TASK GOAL: After finding the line with "di Moto2 e mi" in the data below, set down exactly each line through the one with "guardare. Il motore", inclusive, and stop there.

DATA IN THIS EXERCISE:
════════════════

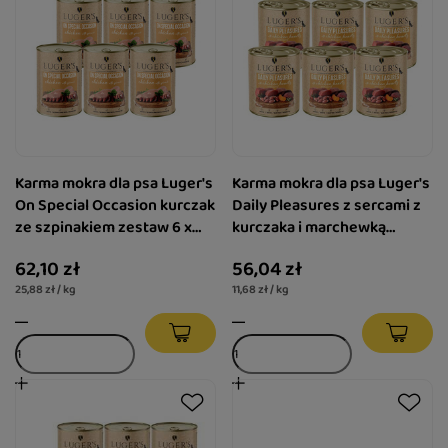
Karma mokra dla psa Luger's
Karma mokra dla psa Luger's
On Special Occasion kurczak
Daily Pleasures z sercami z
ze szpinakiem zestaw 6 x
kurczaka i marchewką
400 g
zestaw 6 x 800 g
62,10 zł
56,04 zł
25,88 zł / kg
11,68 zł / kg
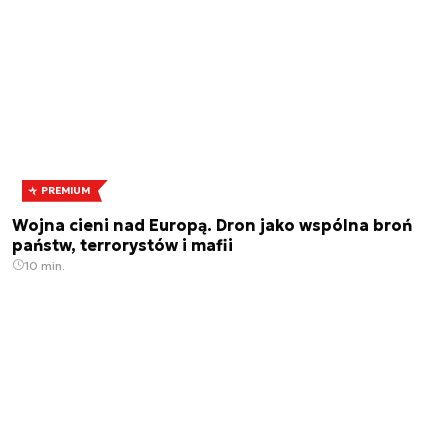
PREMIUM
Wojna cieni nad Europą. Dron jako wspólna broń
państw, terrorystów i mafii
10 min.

════════════════

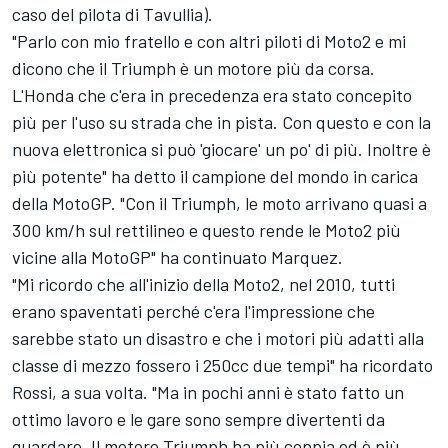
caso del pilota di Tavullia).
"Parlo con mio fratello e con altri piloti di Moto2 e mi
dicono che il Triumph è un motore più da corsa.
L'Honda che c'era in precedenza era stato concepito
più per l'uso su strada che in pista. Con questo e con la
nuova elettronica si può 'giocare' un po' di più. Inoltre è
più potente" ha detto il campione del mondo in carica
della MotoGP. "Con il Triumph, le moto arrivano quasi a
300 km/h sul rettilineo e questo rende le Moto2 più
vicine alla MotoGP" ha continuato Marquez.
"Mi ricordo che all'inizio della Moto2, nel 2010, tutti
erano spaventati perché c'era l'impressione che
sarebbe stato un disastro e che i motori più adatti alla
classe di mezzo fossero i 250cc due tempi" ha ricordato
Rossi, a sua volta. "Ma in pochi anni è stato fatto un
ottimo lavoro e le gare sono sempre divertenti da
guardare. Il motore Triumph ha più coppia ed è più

════════════════

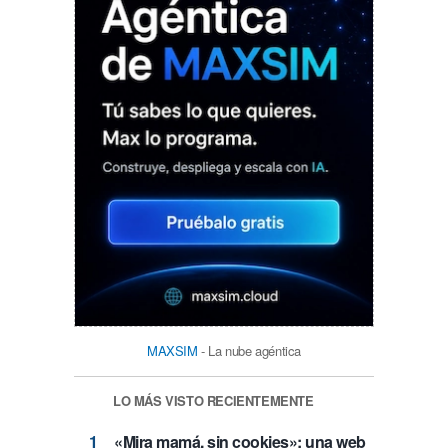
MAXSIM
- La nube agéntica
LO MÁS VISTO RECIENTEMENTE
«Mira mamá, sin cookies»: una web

════════════════

FINISHED TASK:
"Parlo con mio fratello e con altri piloti di Moto2 e mi
dicono che il Triumph è un motore più da corsa.
L'Honda che c'era in precedenza era stato concepito
più per l'uso su strada che in pista. Con questo e con la
nuova elettronica si può 'giocare' un po' di più. Inoltre è
più potente" ha detto il campione del mondo in carica
della MotoGP. "Con il Triumph, le moto arrivano quasi a
300 km/h sul rettilineo e questo rende le Moto2 più
vicine alla MotoGP" ha continuato Marquez.
"Mi ricordo che all'inizio della Moto2, nel 2010, tutti
erano spaventati perché c'era l'impressione che
sarebbe stato un disastro e che i motori più adatti alla
classe di mezzo fossero i 250cc due tempi" ha ricordato
Rossi, a sua volta. "Ma in pochi anni è stato fatto un
ottimo lavoro e le gare sono sempre divertenti da
guardare. Il motore Triumph ha più coppia ed è più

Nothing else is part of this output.